### EXCERPT PROVIDED
MILWAUKEE COUNTY

Waukesha checks Root River health before Lake Michigan water diversion

Don Behm
Milwaukee Journal Sentinel
University of Wisconsin-Parkside students collect water samples from the Root River near S. 60th St. and Oakwood Road in Franklin.

University of Wisconsin-Parkside environmental science students and faculty last week dipped water out of an ice-free Root River to mark the start of a six-year checkup of the stream's health that will be paid for by the City of Waukesha.

The four-person crew took advantage of the S. 60th St. bridge in Franklin to lower empty containers attached to a rope into the brown, murky water. They collected a quart from five spots on the bridge before moving on to the next sampling location downstream at County Line Road.

Waukesha agreed to pay UW-Parkside up to $106,199 this year to provide regular testing of river water quality as part of the planning underway for the city's switch to a Lake Michigan water supply in early 2023, Water Utility General Manager Dan Duchniak said. At that time, the city will return water to the Great Lakes by discharging fully treated wastewater to the river, a lake tributary, at S. 60th St.

### EXPLORE THE MATERIAL
1 > Summarize the article about Waukesha's Root River testing in two sentences.
2 > According to the article on the Root River, how much did Waukesha agree to pay UW-Parkside this year?
The items that come after the article are separate material.

### Entries taken from a collection
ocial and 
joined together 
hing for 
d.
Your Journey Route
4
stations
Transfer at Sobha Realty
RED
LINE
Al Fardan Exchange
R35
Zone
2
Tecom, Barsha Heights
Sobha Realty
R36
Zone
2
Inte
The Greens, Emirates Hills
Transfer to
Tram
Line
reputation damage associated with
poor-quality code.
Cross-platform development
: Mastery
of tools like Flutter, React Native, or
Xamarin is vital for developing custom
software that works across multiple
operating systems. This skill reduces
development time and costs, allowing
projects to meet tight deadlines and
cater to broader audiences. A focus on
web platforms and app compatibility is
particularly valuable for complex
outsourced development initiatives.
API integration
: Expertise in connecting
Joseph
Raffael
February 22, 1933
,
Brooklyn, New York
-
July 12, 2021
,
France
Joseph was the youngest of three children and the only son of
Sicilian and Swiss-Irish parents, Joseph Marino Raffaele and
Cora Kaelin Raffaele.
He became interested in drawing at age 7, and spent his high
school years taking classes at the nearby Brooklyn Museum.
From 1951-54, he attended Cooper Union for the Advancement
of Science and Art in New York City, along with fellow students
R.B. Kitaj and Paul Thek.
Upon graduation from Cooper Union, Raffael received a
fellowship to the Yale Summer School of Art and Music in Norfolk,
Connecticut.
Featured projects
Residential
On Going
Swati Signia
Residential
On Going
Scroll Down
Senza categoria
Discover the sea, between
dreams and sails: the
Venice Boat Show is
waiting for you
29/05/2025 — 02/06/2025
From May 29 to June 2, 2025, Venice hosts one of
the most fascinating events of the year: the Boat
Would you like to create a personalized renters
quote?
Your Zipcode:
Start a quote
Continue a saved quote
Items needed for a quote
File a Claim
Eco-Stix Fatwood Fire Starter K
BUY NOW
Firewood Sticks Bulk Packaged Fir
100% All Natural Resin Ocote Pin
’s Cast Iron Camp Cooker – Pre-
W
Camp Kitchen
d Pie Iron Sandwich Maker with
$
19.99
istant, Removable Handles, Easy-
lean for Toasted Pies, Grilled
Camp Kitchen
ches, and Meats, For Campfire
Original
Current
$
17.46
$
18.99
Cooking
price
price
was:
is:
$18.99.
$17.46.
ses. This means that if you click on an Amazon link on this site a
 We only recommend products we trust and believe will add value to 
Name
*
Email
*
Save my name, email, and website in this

### RESULTS OF THE TASKS
1 > University of Wisconsin-Parkside students and faculty began a six-year check of the Root River's health, paid for by the City of Waukesha, by collecting water samples from the S. 60th St. bridge in Franklin and downstream at County Line Road. Waukesha agreed to pay up to $106,199 this year for regular water quality testing as it plans to switch to a Lake Michigan water supply in early 2023, when it will discharge fully treated wastewater to the river at S. 60th St.

2 > Up to $106,199.